OASIS Alert

Documentation:

Don't Throw Away Hard Earned Cash

Now that home health agencies bill by the episode rather than by the visit, one instance of careless documentation can cost you thousands of dollars.

An agency's goal should be appropriate reimbursement for each episode, emphasizes consultant Linda Stock Rutman with the LarsonAllen Health Care Group, which means accurate documentation is as important as the actual care provided.

The clinical record must support your answers to the OASIS questions that affect the episode payment level, warns Pat Sevast with American Express Tax and Business Services in Timonium, MD. Otherwise, during medical review the intermediary can substitute its own OASIS answers and downcode the HIPPS code, resulting in decreased reimbursement, she says.

To ensure you don't cheat yourself out of the reimbursement you deserve, experts recommend taking the following actions:

  • Document the beneficiary's eligibility. The regional home health intermediary can deny an entire episode if you fail to adequately document a qualifying factor, such as homebound status, Rutman notes. Don't just record the reasons you consider the patient homebound during the initial assessment. Periodically reinforce the documentation, "including on-going evidence [of homebound status], especially if the patient is progressing toward her goals," she warns.

  • Insist on complete and timely record-keeping. Providing incomplete documentation is like throwing away money you've already earned. Inaccurately documented therapy visits will not count toward the 10-visit therapy threshold that adds about $2,000 to an episode payment, experts caution.

    And if you poorly document skilled nursing visits, you allow the intermediary to declare visits not medically necessary, perhaps cutting payments by invoking a low utilization payment adjustment.
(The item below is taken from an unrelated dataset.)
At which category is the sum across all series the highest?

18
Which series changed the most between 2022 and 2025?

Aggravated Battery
  • Focus on the accuracy of the OASIS assessment. An accurate assessment at start of care will lead to accurate reimbursement, advises Pat Laff of Laff Associates in Hilton Head, SC. Then in your follow-up visits, document the issues raised in the initial assessment.
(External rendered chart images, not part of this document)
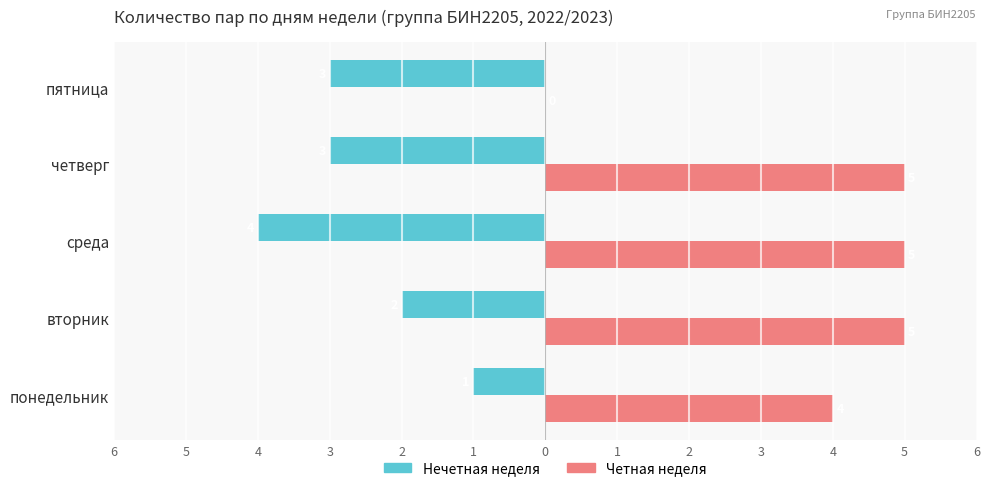

What are all the series names shown in the legend?

Нечетная неделя, Четная неделя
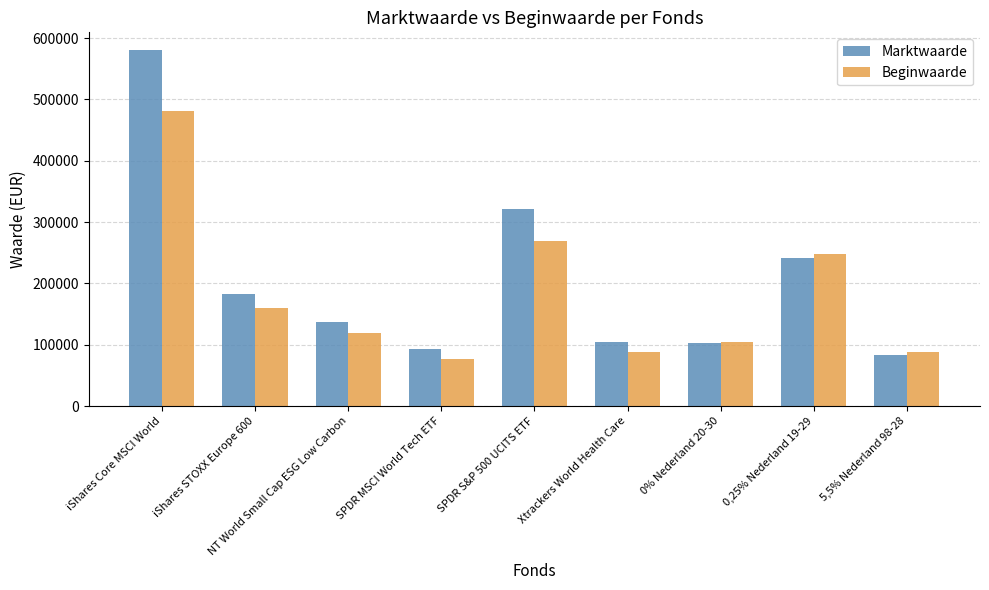

True or false: Marktwaarde has a value of 241191 at 0,25% Nederland 19-29.

True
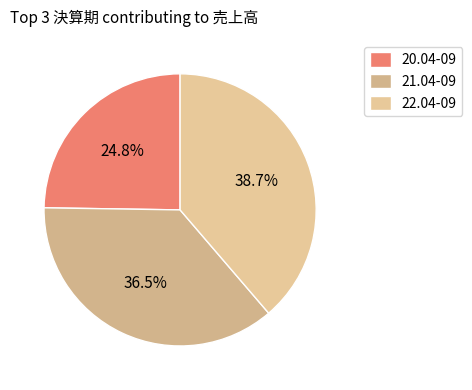

Count the number of slices in the pie.

3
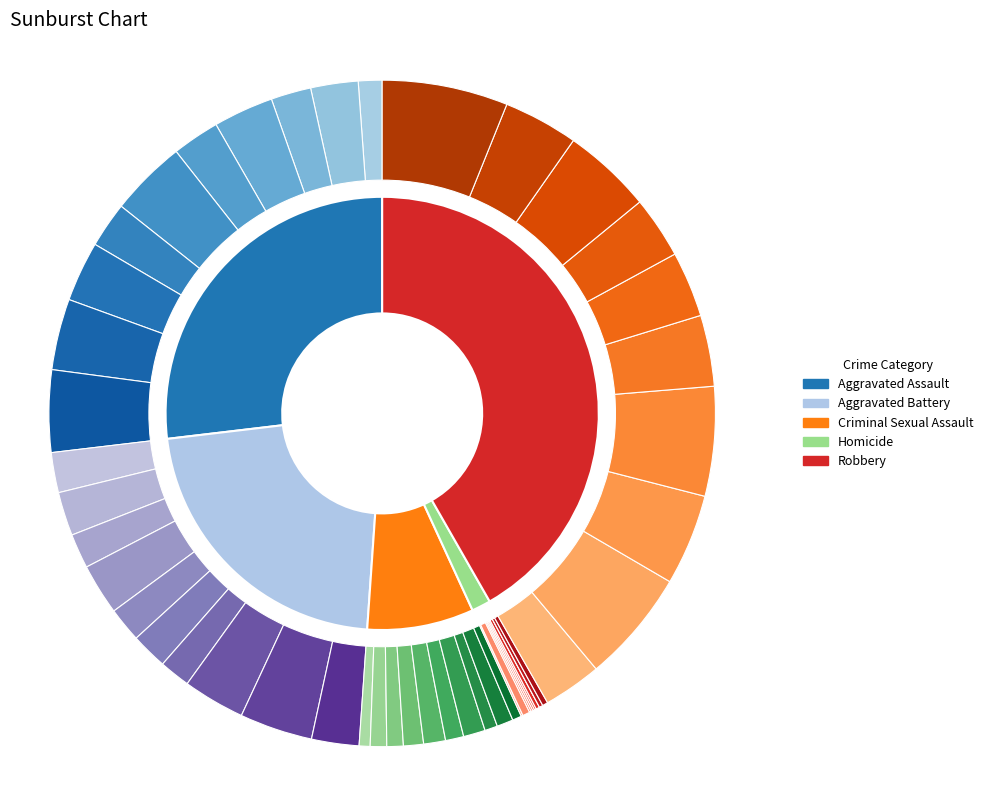

The 2018 slice represents 12% of the pie. True or false?

False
    Warning: Pay special attention to ADLs. Deficits in activities of daily living often are under-documented, Laff says, "leaving the [reimbursement] scores lower than they should be." Unlike therapists, nurses frequently neglect to ask patients to perform a return demonstration of a task, he reports.

    Documentation must support the services you provide and should show a patient's needs, Rutman says. Including specific observations in the record can deflect any future suggestion that your assessment was arbitrary.

    Critical areas to document include reasons for the primary diagnosis, co-morbidities, evidence of functional limitations, pain interfering with daily activities, shortness of breath and incontinence, Sevast notes.

    If the clinical record often doesn't support the OASIS assessment, the intermediary may suspect fraud and abuse, warns North Andover, MA-based consultant Maureen Yadgood. And all documentation is part of the clinical record in liability cases, she reminds providers.